There are a couple of exceptions for which MRSA nasal screening might not be reliable to predict pneumonia. These include patients who were decolonized recently, those with a MRSA infection in the preceding 30 days, those with structural lung disease such as cystic fibrosis or bronchiectasis, and those who are critically ill.

As with all meta-analyses, the strength of the findings is directly proportional to the robustness of the studies that are included. That being said, most of the studies (81.8%) in the present meta-analysis had a retrospective design, which makes them subject to confounding by indication and sampling bias. Moreover, verification bias is a concern because nasal screening results often influence culture collection and clinical diagnosis. It is notable that the confidence interval for the sensitivity associated with VAP was particularly wide (17.4-68.4%), which may reduce the value of this variable. Finally, not all of the studies clearly defined the time that nasal swabs were collected compared to when the sputum cultures were taken.
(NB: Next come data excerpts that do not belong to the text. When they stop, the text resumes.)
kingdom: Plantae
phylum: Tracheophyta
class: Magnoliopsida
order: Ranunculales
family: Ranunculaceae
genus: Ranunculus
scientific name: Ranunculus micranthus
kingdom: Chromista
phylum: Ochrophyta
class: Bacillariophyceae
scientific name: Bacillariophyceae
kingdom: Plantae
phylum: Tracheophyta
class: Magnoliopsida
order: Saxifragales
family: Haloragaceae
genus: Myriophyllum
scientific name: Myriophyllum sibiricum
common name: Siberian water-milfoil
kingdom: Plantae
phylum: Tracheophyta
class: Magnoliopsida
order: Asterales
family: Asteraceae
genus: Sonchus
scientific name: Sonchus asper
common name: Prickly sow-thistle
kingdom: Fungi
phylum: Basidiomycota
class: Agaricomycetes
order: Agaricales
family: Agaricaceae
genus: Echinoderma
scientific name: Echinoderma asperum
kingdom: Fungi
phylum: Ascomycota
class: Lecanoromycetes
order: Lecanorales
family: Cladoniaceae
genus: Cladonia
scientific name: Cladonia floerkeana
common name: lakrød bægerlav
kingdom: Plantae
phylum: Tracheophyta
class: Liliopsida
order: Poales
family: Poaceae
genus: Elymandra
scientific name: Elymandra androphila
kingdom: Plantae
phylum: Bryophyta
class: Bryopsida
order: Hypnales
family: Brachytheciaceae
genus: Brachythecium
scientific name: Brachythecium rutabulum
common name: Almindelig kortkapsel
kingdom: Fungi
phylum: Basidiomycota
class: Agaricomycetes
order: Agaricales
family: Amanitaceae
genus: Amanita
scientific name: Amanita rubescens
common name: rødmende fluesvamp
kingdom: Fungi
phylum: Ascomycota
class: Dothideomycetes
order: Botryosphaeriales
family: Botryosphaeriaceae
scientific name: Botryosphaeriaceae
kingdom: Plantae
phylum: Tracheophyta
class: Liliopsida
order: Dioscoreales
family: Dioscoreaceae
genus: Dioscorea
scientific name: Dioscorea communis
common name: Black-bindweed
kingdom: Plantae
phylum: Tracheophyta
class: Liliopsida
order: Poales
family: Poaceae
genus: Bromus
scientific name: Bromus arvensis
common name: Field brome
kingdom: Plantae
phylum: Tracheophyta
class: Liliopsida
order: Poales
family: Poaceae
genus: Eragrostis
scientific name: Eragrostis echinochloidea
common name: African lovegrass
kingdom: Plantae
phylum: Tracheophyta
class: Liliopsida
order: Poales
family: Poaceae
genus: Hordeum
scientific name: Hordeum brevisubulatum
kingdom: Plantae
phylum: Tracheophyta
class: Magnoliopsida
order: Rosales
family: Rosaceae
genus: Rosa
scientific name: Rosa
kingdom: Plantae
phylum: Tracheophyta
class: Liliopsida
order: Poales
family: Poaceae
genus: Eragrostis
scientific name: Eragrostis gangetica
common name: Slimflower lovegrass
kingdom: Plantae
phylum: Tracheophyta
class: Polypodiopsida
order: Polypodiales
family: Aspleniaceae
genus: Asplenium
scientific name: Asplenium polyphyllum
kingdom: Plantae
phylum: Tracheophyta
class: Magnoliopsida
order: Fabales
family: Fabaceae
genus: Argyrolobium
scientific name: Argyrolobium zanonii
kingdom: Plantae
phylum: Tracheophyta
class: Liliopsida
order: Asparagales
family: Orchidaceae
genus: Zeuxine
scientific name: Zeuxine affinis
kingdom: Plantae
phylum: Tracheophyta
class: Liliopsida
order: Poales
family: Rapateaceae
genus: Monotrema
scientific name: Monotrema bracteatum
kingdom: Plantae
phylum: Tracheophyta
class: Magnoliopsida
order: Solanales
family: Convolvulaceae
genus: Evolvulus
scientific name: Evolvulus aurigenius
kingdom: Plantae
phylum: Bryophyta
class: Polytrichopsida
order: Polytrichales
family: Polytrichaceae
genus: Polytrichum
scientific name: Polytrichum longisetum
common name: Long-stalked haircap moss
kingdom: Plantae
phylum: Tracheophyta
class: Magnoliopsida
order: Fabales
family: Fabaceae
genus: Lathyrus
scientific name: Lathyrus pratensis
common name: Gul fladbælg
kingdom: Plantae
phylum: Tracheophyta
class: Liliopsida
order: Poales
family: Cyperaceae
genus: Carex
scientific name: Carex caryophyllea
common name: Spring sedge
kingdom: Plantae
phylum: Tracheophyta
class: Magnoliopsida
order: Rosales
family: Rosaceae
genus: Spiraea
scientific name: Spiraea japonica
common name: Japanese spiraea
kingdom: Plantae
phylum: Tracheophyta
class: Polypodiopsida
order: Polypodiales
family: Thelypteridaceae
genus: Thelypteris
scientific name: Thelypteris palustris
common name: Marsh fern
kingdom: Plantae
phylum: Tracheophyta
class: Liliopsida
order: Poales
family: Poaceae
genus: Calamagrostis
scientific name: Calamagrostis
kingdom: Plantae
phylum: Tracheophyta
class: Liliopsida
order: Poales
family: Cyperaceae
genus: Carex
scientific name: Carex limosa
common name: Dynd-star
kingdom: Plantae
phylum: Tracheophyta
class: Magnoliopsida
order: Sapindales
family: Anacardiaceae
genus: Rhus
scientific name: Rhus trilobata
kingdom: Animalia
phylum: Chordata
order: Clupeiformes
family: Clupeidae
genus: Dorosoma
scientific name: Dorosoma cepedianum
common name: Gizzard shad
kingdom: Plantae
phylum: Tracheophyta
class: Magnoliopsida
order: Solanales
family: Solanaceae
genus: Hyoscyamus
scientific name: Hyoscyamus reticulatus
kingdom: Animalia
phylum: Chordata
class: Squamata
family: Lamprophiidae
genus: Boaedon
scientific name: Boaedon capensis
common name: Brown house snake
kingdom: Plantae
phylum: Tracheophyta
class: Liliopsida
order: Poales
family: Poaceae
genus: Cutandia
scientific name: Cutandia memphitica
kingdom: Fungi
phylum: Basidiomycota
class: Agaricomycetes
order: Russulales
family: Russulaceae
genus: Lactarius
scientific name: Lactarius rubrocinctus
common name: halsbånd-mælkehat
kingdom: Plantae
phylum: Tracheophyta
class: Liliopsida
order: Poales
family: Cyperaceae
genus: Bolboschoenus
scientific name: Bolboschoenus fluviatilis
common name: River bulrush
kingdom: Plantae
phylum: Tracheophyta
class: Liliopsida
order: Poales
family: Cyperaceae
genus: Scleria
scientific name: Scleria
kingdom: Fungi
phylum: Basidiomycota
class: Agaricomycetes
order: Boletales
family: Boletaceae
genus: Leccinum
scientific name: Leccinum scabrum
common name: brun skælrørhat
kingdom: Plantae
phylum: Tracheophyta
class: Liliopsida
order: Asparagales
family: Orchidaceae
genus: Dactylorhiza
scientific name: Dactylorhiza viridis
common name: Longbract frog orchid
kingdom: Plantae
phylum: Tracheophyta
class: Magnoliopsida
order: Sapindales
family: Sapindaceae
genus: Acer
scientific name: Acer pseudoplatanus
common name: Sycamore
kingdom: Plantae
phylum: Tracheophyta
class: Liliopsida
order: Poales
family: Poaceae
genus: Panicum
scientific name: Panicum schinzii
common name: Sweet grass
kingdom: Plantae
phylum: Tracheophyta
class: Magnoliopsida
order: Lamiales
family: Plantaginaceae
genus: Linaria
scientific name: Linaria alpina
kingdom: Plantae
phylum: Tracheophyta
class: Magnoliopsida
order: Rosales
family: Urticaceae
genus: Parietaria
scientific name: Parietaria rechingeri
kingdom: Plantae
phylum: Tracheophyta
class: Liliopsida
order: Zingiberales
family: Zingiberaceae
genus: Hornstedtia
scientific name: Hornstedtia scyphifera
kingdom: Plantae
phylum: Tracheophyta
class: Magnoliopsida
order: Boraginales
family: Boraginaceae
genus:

The meta-analysis by Parente and colleagues has shown that a negative nasal screen for MRSA is a rapid, easy, and inexpensive way to exclude MRSA pneumonia. This will allow the discontinuation of anti-MRSA antibiotics to occur sooner, thus sparing patients unnecessary therapy and reducing costs. One potential strategy is to allow pharmacists to order MRSA nasal screens whenever a patient is prescribed vancomycin or linezolid for pneumonia. A negative result then could be discussed with the prescribing physician. Whether future pneumonia guidelines incorporate these new data remains to be seen.